Actually, Church Slavonic never was the vernacular. It was a particular hybrid slavic tongue, which, by its liturgical use, kept the slavic languages very close to each other. They all seem to orbit around Church Slavonic, rather than simply diverging. The various Slavic-Byzantine churches really only adopted the vernacular in the 19th or 20th Century. But Church Slavonic versus Ukrainian is equivalent to 1600’s English vs Modern. Intelligible, with some differences.
Likewise, the Greek Churches use Koine, not modern, Greek, albeit with modern pronunciation. Again, intelligibility is comparable to 1600’s vs modern English… again, because the liturgical use informed the common use and restricted drift of the language to an orbit of the liturgical tongue.
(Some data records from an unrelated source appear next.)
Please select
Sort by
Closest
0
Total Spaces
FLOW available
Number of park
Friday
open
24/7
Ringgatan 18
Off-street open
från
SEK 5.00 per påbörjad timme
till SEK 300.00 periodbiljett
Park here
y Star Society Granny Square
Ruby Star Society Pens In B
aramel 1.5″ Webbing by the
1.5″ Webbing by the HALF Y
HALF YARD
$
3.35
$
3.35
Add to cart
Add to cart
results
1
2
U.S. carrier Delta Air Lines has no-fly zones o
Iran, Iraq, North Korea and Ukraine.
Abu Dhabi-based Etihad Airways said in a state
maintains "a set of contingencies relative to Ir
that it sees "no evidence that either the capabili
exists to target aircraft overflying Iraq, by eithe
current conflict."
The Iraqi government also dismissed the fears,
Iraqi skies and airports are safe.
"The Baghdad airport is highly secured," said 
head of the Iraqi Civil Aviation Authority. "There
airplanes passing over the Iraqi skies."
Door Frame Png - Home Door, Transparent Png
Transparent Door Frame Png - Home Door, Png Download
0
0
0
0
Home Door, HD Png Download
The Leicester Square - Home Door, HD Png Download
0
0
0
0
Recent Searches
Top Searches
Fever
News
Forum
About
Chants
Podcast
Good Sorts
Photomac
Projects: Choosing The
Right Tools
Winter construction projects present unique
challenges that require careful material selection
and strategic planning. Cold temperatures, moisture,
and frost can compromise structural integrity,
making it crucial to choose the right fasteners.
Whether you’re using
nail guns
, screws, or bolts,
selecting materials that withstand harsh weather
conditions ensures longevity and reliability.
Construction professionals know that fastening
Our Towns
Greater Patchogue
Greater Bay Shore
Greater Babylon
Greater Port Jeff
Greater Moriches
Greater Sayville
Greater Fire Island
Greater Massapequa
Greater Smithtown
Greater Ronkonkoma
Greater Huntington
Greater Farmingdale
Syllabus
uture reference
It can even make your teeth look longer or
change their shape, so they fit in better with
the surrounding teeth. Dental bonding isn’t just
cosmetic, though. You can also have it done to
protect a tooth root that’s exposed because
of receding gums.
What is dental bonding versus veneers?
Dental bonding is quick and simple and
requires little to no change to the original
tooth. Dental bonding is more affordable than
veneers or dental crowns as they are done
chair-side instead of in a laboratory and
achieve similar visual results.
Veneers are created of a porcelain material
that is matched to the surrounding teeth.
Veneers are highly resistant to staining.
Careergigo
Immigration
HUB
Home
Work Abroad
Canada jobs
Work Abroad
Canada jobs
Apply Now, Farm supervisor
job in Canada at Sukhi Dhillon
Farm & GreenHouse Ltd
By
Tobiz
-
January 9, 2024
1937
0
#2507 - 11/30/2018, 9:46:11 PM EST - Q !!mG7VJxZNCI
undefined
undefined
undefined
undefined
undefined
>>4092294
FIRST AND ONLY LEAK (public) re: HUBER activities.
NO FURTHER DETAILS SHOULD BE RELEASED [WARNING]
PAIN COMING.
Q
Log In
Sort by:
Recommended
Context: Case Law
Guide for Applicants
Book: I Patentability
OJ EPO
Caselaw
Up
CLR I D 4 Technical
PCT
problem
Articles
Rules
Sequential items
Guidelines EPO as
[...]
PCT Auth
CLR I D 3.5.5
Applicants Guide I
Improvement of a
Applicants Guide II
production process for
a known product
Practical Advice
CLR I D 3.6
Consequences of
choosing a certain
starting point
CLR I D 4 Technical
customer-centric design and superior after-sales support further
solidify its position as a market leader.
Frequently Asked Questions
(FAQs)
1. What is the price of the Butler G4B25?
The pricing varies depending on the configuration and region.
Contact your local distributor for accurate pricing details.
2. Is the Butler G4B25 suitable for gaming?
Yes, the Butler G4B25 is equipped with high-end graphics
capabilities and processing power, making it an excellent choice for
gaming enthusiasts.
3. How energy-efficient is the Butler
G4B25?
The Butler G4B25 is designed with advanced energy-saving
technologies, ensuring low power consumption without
Note also: the use of English in the Ruthenian church in the US predates V II by 5 years.
@ByzCath:
the arguments over the inclusive language are interesting, but not a VII inspired Neo-latinization; more an Americanization.
The “dropping” of the litanies? well… looking through the new Melkite DL book… they are present in the Ruthenian Revised, tho’ one is reduced to a single petition, and the other optionally may be reduced to a single petition.
And the anaphora in Ukrainian and Ruthenian use was spoken by many priests, spoken aloud. Before the new books. Back around 1990, when we still had the filioque inserted in the English. A few even chanted it. I’ve seen documentary evidence that they were spoken in normal voice in the 50’s, not sotto voce as the Latin rite does.